The boy ate in silence for a time, being really hungry, but after his appetite was somewhat satisfied, he said:
"How happened your Majesty to be made of tin, and still be alive?"
"That," replied the tin man, "is a long story."
"The longer the better," said the boy. "Won't you please tell me the story?"
"If you desire it," promised the Tin Woodman, leaning back in his tin throne and crossing his tin legs. "I haven't related my history in a long while, because everyone here knows it nearly as well as I do. But you, being a stranger, are no doubt curious to learn how I became so beautiful and prosperous, so I will recite for your benefit my strange adventures."
"Thank you," said Woot the Wanderer, still eating.
"I was not always made of tin," began the Emperor, "for in the beginning I was a man of flesh and bone and blood and lived in the Munchkin Country of Oz.
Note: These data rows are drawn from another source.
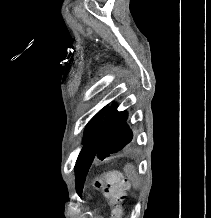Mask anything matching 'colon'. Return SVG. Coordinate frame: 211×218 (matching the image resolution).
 <instances>
[{
	"label": "colon",
	"instance_id": "obj_1",
	"mask_svg": "<svg viewBox=\"0 0 211 218\" xmlns=\"http://www.w3.org/2000/svg\"><path fill=\"white\" fill-rule=\"evenodd\" d=\"M95 188L103 189L111 206L110 218H120L122 214V201L128 191V183L118 170H109L95 179Z\"/></svg>",
	"mask_w": 211,
	"mask_h": 218
}]
</instances>
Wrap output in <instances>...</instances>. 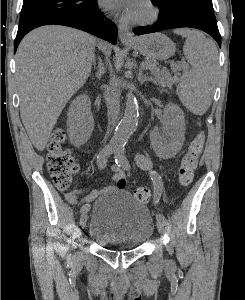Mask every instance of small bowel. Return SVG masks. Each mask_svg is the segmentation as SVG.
I'll use <instances>...</instances> for the list:
<instances>
[{"instance_id": "c3829d8e", "label": "small bowel", "mask_w": 245, "mask_h": 300, "mask_svg": "<svg viewBox=\"0 0 245 300\" xmlns=\"http://www.w3.org/2000/svg\"><path fill=\"white\" fill-rule=\"evenodd\" d=\"M136 163L137 165L148 172L153 171L152 168V162L151 160L144 156V155H137L136 156ZM112 171L114 173L113 175V181L115 182V185L110 186L108 188H104V189H94V190H84V189H75L72 190L68 193H66L65 198L66 200L72 204V205H76L78 204V197L81 193L83 192H87L85 199L88 202H91L93 200H95L96 198H98L103 192L107 191V190H113V189H124L126 187V174L120 170L118 167L113 166L112 167Z\"/></svg>"}]
</instances>
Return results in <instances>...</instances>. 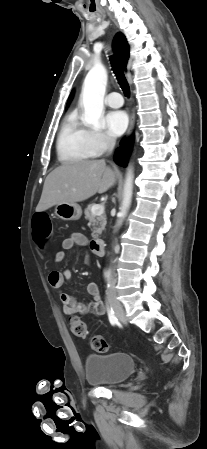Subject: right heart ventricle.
Listing matches in <instances>:
<instances>
[{"mask_svg":"<svg viewBox=\"0 0 207 449\" xmlns=\"http://www.w3.org/2000/svg\"><path fill=\"white\" fill-rule=\"evenodd\" d=\"M57 156L62 163H71L95 156L88 130L82 126L76 112H71L63 121L57 137Z\"/></svg>","mask_w":207,"mask_h":449,"instance_id":"e07e8e85","label":"right heart ventricle"}]
</instances>
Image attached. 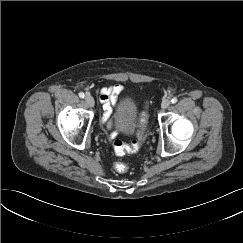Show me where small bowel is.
I'll use <instances>...</instances> for the list:
<instances>
[{"mask_svg":"<svg viewBox=\"0 0 243 243\" xmlns=\"http://www.w3.org/2000/svg\"><path fill=\"white\" fill-rule=\"evenodd\" d=\"M124 87L120 84L110 85L103 87L99 90V100L103 104L104 116L103 121L107 122V127L111 129L112 119H110L113 107L116 106L118 101V95L123 91ZM115 133H112L114 136Z\"/></svg>","mask_w":243,"mask_h":243,"instance_id":"1","label":"small bowel"}]
</instances>
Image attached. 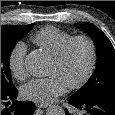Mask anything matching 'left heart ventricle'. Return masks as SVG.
<instances>
[{"instance_id": "1", "label": "left heart ventricle", "mask_w": 115, "mask_h": 115, "mask_svg": "<svg viewBox=\"0 0 115 115\" xmlns=\"http://www.w3.org/2000/svg\"><path fill=\"white\" fill-rule=\"evenodd\" d=\"M89 50L83 43L75 44L66 60L58 65L54 61L51 62L48 75L59 76L67 86L80 80L89 66Z\"/></svg>"}]
</instances>
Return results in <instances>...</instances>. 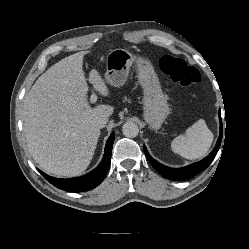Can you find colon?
Here are the masks:
<instances>
[{"label":"colon","mask_w":249,"mask_h":249,"mask_svg":"<svg viewBox=\"0 0 249 249\" xmlns=\"http://www.w3.org/2000/svg\"><path fill=\"white\" fill-rule=\"evenodd\" d=\"M159 66L172 81L182 86H192L200 82V73L183 59L165 55L160 59Z\"/></svg>","instance_id":"1"}]
</instances>
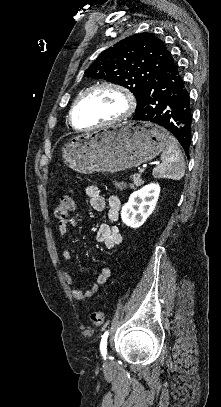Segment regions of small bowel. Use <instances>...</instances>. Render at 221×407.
<instances>
[{"label": "small bowel", "mask_w": 221, "mask_h": 407, "mask_svg": "<svg viewBox=\"0 0 221 407\" xmlns=\"http://www.w3.org/2000/svg\"><path fill=\"white\" fill-rule=\"evenodd\" d=\"M84 192L89 200L91 207L96 211H103L108 205L107 217L110 224H103L99 228L96 236V240L99 244L106 248H113L118 245L121 240V232L116 225V222L120 217V199L116 195H110L107 200L101 194L99 187L89 184L85 186ZM76 224V218H70L66 220H60L58 222V233L62 238H65L68 234L69 227ZM63 258L65 264L62 267L64 279L66 283L72 288V295L76 301H83L96 294L100 286L106 284L111 278L112 270L110 266L104 265L96 278V282L90 286L87 290H80L75 287V279L71 275L69 270V263L71 261V254L68 250L63 251Z\"/></svg>", "instance_id": "1"}]
</instances>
There I was, by trade, a woodchopper, and contributed my share to the comfort of the Oz people by chopping up the trees of the forest to make firewood, with which the women would cook their meals while the children warmed themselves about the fires. For my home I had a little hut by the edge of the forest, and my life was one of much content until I fell in love with a beautiful Munchkin girl who lived not far away."
"What was the Munchkin girl's name?" asked Woot.
"Nimmie Amee. This girl, so fair that the sunsets blushed when their rays fell upon her, lived with a powerful witch who wore silver shoes and who had made the poor child her slave. Nimmie Amee was obliged to work from morning till night for the old Witch of the East, scrubbing and sweeping her hut and cooking her meals and washing her dishes. She had to cut firewood, too, until I found her one day in the forest and fell in love with her. After that, I always brought plenty of firewood to Nimmie Amee and we became very friendly. Finally I asked her to marry me, and she agreed to do so, but the Witch happened to overhear our conversation and it made her very angry, for she did not wish her slave to be taken away from her. The Witch commanded me never to come near Nimmie Amee again, but I told her I was my own master and would do as I pleased, not realizing that this was a careless way to speak to a Witch.
"The next day, as I was cutting wood in the forest, the cruel Witch enchanted my axe, so that it slipped and cut off my right leg."
"How dreadful!" cried Woot the Wanderer.
"Yes, it was a seeming misfortune," agreed the Tin Man, "for a one-legged woodchopper is of little use in his trade. But I would not allow the Witch to conquer me so easily. I knew a very skillful mechanic at the other side of the forest, who was my friend, so I hopped on one leg to him and asked him to help me. He soon made me a new leg out of tin and fastened it cleverly to my meat body. It had joints at the knee and at the ankle and was almost as comfortable as the leg I had lost."
"Your friend must have been a wonderful workman!" exclaimed Woot.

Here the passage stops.